Nella prima lettura vediamo Isaia che si offre come annunciatore del messaggio di Dio a Israele. Il suo «Eccomi» non deriva però da alcun suo merito personale (lui stesso si era riconosciuto indegno già solo di stare alla presenza del trono dell’Altissimo), ma risponde alla chiamata di Dio che si manifesta nel gesto della purificazione della sua bocca. In altre parole, Dio aveva già scelto Isaia come suo profeta, non perché meritevole, ma per grazia. Allo stesso modo, nella seconda lettura Paolo afferma chiaramente di non considerarsi degno di aver ricevuto l’incarico di apostolo di Gesù, non solo perché non faceva parte dei Dodici originari, ma anche perché all’inizio lui fu un persecutore della prima Chiesa; solo mediante la grazia ha ricevuto i doni del perdono e della conversione, offrendo il suo sì alla causa dell’annuncio del messaggio di Cristo.

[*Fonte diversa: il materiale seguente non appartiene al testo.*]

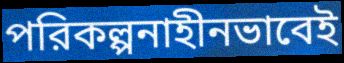
পরিকল্পনাহীনভাবেই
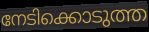
നേടിക്കൊടുത്ത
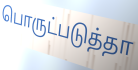
பொருட்படுத்தா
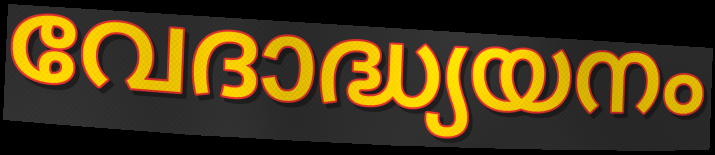
വേദാദ്ധ്യയനം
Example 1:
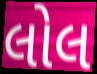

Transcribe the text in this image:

લોલ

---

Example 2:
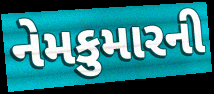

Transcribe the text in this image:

નેમકુમારની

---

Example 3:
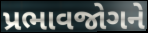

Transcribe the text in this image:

પ્રભાવજોગને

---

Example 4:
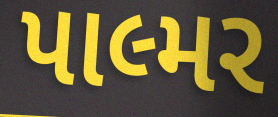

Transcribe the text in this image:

પાલ્મર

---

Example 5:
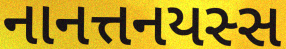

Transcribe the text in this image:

નાનત્તનયસ્સ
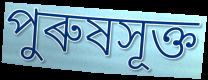
পুৰুষসূক্ত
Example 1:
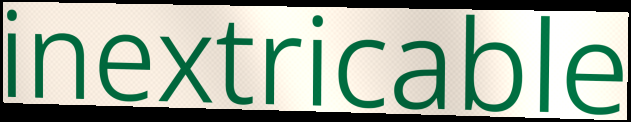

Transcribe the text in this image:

inextricable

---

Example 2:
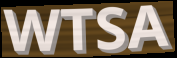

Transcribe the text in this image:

WTSA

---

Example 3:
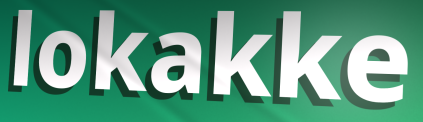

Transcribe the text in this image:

lokakke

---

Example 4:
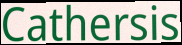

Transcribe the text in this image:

Cathersis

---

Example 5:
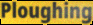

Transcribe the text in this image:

Ploughing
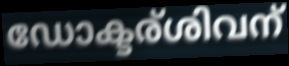
ഡോക്ടര്ശിവന്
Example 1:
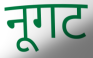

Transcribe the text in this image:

नूगट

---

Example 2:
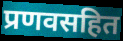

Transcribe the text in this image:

प्रणवसहित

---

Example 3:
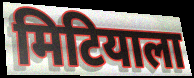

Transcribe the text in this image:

मिटियाला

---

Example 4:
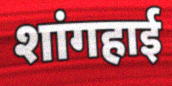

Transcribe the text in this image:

शांगहाई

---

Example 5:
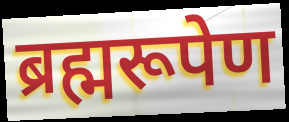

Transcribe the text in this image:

ब्रह्मरूपेण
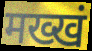
मख्खं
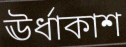
ঊর্ধাকাশ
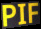
PIF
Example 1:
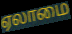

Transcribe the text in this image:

ஏலாமை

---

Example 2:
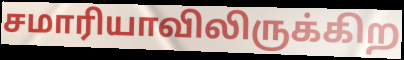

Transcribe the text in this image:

சமாரியாவிலிருக்கிற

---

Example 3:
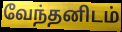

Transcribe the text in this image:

வேந்தனிடம்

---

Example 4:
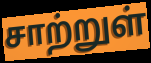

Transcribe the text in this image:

சாற்றுள்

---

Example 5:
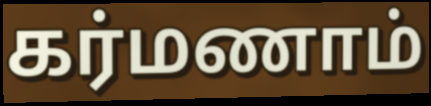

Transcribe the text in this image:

கர்மணாம்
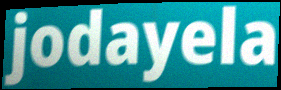
jodayela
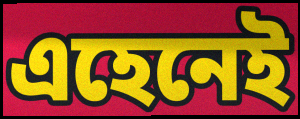
এহেনেই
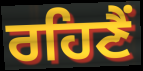
ਰਹਿਣੈਂ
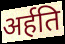
अर्हति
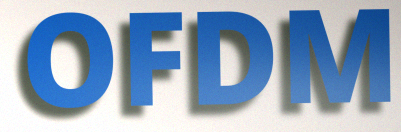
OFDM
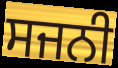
ਸਜਨੀ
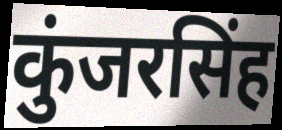
कुंजरसिंह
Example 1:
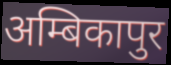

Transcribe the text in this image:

अम्बिकापुर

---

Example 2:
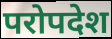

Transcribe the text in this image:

परोपदेश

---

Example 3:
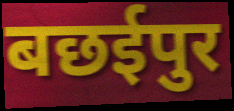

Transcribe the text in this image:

बछईपुर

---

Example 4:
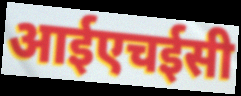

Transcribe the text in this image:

आईएचईसी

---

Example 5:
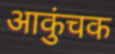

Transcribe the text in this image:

आकुंचक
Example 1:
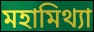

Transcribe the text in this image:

মহামিথ্যা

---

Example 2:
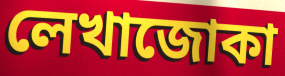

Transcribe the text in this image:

লেখাজোকা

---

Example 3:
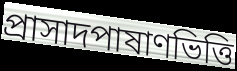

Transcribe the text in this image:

প্রাসাদপাষাণভিত্তি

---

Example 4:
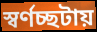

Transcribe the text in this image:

স্বর্ণচ্ছটায়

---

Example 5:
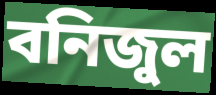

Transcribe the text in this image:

বনিজুল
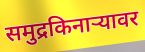
समुद्रकिनाऱ्यावर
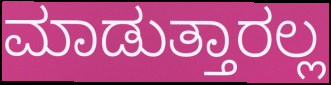
ಮಾಡುತ್ತಾರಲ್ಲ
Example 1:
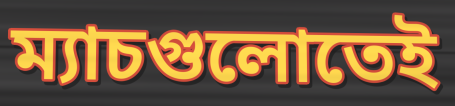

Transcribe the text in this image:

ম্যাচগুলোতেই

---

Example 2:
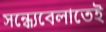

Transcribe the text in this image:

সন্ধ্যেবেলাতেই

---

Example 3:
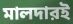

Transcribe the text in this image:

মালদারই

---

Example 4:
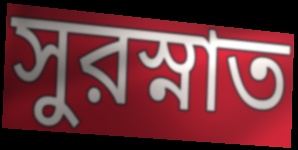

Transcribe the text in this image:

সুরস্নাত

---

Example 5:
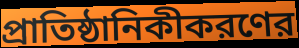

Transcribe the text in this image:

প্রাতিষ্ঠানিকীকরণের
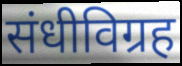
संधीविग्रह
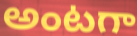
అంటగా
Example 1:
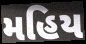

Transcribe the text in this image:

મહિય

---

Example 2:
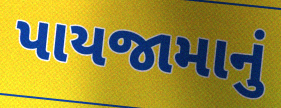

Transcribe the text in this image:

પાયજામાનું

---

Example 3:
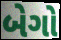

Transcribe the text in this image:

બેગો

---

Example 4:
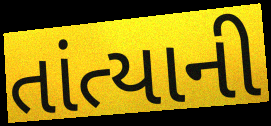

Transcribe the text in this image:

તાંત્યાની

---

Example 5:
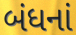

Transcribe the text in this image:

બંધનાં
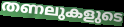
തണലുകളുടെ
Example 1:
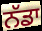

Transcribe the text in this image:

Infine, il brano del Vangelo ritorna sul tema citando l’episodio della chiamata dei primi discepoli, che si svolge in un modo molto interessante. La scena si svolge sulle rive del lago di Gennèsaret, detto anche mare di Galilea, dove Gesù inizia la sua opera di predicazione. Anzitutto va notato che i pescatori (tra cui Simon Pietro, Giacomo e Giovanni) non facevano parte di coloro che erano attorno a Gesù per ascoltarlo, ma erano impegnati nelle loro faccende quotidiane lavando le reti. È Gesù che, quasi in punta di piedi, sale sulla barca di Simone e lo prega di allontanarsi un poco dalla riva, così che tutta la folla lo potesse sentire. La predicazione di Gesù deve aver fatto un grosso effetto su Simone, perché quando il Signore gli chiede di andare a largo e gettare le reti, egli non si rifiuta. Ma come! Tutti i pescatori esperti, e Simon Pietro lo era di certo, sapevano benissimo che di giorno i pesci stavano sul fondo del mare e che quindi pescare in quel momento era inutile. Eppure Pietro crede alla parola di Gesù (e la sua fede viene premiata con una pesca più che abbondante). Qual è il senso di questo episodio? Gesù in realtà non è entrato solo nella barca di Pietro, ma è entrato nella sua vita, imperfetta a causa dei tanti fallimenti e momenti bui che rendendo vane la sua esperienza e la sua bravura; solo mediante l’ascolto dell’insegnamento del Signore e la fede in esso riposta Pietro è diventato in grado di portare frutto nella sua vita. Il grido di fronte alla grazia ricevuta («Signore, allontanati da me, perché sono un peccatore») è, al pari di quello di Isaia, il riconoscimento della propria piccolezza di fronte all’amore di Dio che ti abbraccia senza che tu ne sia degno.
Un’ultima attenzione dev’essere prestata all’incarico che Gesù attribuisce a Pietro, «pescatore di uomini». Letteralmente l’espressione dovrebbe essere tradotta con la formula “colui che tira fuori dal mare gli uomini”. Perché quest’espressione è importante? Perché nella cultura ebraica del tempo, il mare era il luogo simbolico della negatività dell’uomo, in cui riposava il male pronto ad affiorare sulla superficie per far affondare gli uomini. Il compito che Gesù affida a Simon Pietro è dunque quello di pescare gli uomini fuori dalle tenebre del male per portarli alla luce di Dio. L’“Eccomi” di Pietro si concretizza con il gesto finale del brano evangelico, dove il pescatore lascia la sua barca, ovvero la sua vita, per salire sulla barca di Cristo, che diventerà ben presto la sua nuova barca, la Chiesa.
E noi? Siamo in grado di riconoscere le tante piccole grazie che il Signore ci dona senza alcun merito da parte nostra? Siamo in grado di lasciare le nostre reti a terra per rispondere alla chiamata di Dio mettendoci al servizio del suo Vangelo?